University of wisconsin madison

Related Work on Binary Translation Software

Download 0.61 Mb.

Page	18/29
Date	13.05.2017
Size	0.61 Mb.
	#17847

1 ... 14 15 16 17 18 19 20 21 ... 29

4.8Related Work on Binary Translation Software

There are many research efforts and commercial products related to binary translation software. In this chapter, we emphasized the major issues regarding translation and optimization of x86 binary code for our co-designed macro-op execution engine. There are some details that have not been specifically addressed, such as self-modifying code and page reference bookkeeping for the architected ISA (x86). These issues have already been tackled in related work. Translation and optimization for other architecture innovations such as VLIW ISAs are also considered as related work.

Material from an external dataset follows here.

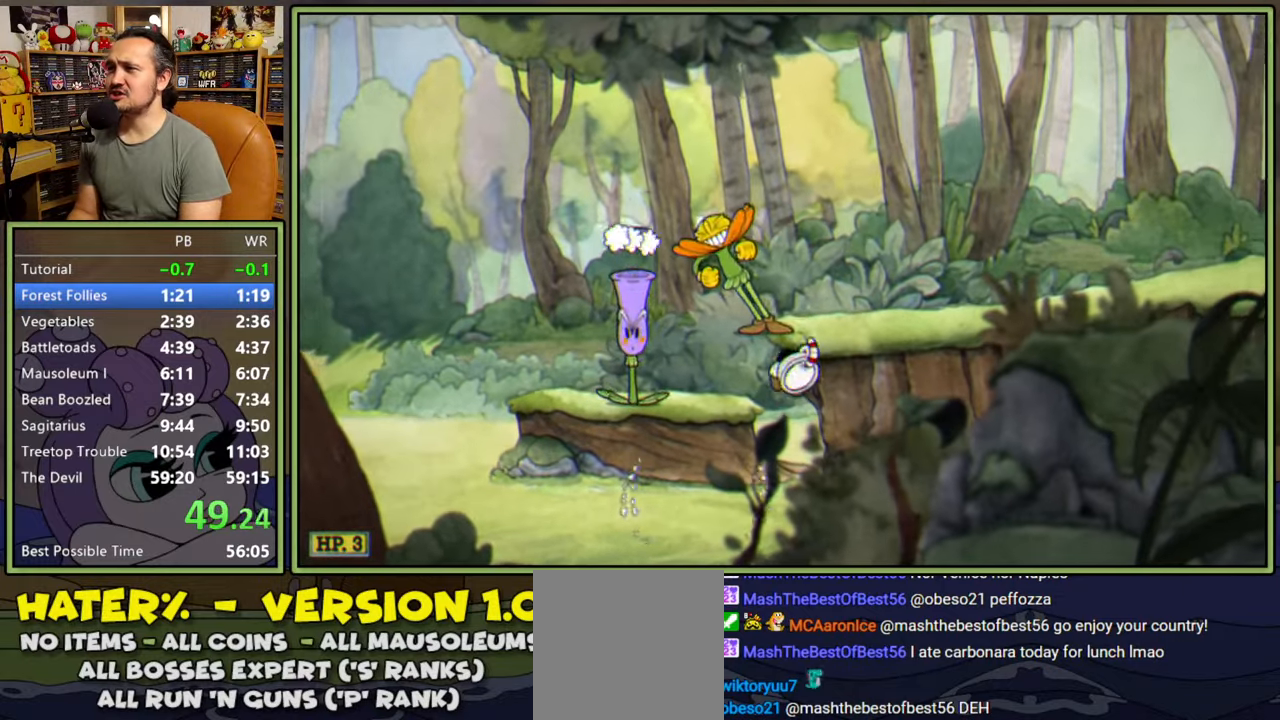
{"buttons": ["A", "Y", "DPAD_RIGHT"], "right_stick": "center", "events": [[83, "Y", "down"], [183, "A", "up"], [317, "Y", "up"], [417, "A", "down"], [450, "Y", "down"]]}
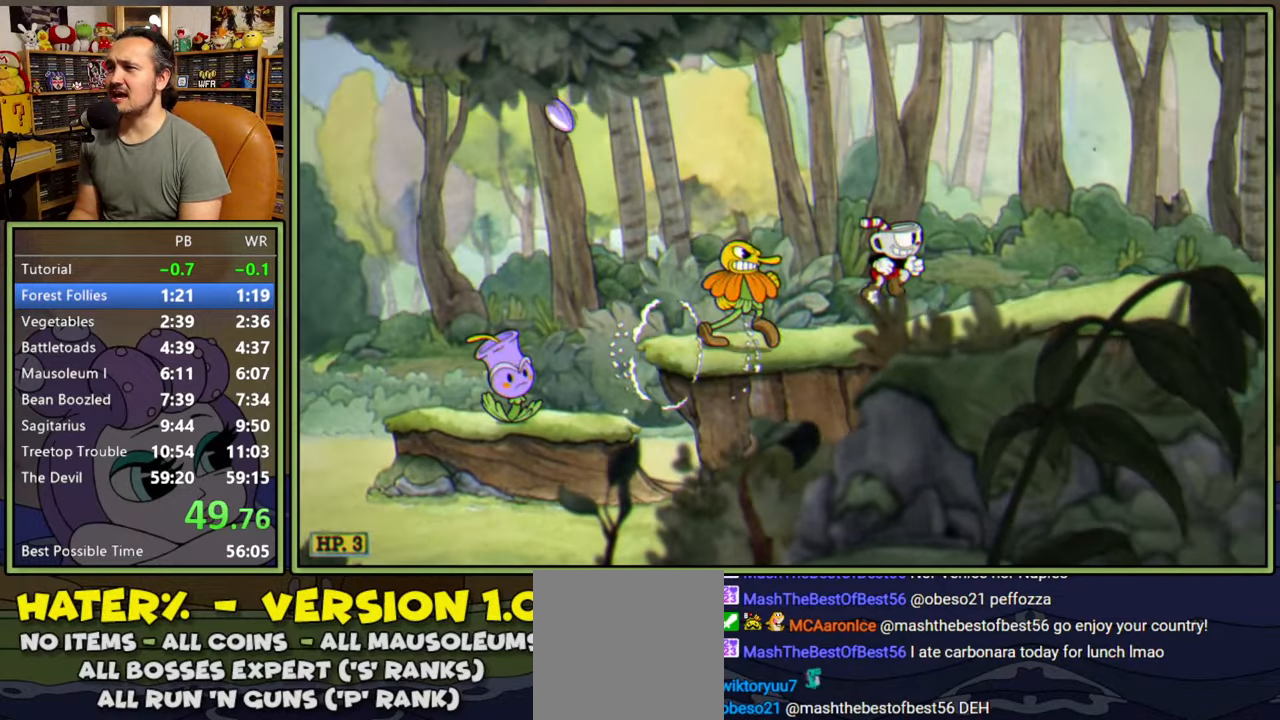
{"buttons": ["Y", "DPAD_RIGHT"], "right_stick": "center", "events": [[83, "A", "up"], [150, "Y", "up"], [367, "Y", "down"]]}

The original version of IBM DAISY [41] used a single-stage translation system that translated all PowerPC (architected ISA) instructions in a given physical page when an untranslated code page was executed . This pioneering work addressed the issues of precise exceptions, and page and address mapping mechanisms to maintain 100% architecture compatibility. Later versions of IBM DAISY [3, 42] adopted an adaptive/staged translation strategy, i.e. first interpret PowerPC instructions before they reach certain threshold. Once the hot threshold is reached, a hotspot is identified and a translation unit, tree region/group, is formed, followed by optimizing translation.

The Transmeta Crusoe processor [54, 82] also uses staged emulation with a software interpreter first emulating x86 code, followed by translation and optimization of hotspots. The initial interpretation process also performs software online profiling. Each code region is interpreted multiple times up to a given threshold, and then translation to native VLIW code is performed. The Crusoe Code Morphing Software [36] systematically addressed the issue of x86 self-modifying and self-referencing code, which are quite frequent in x86 device drivers, legacy software, and security related software. The CMS system features specific approaches for different scenarios to maintain efficiency and 100% compatibility.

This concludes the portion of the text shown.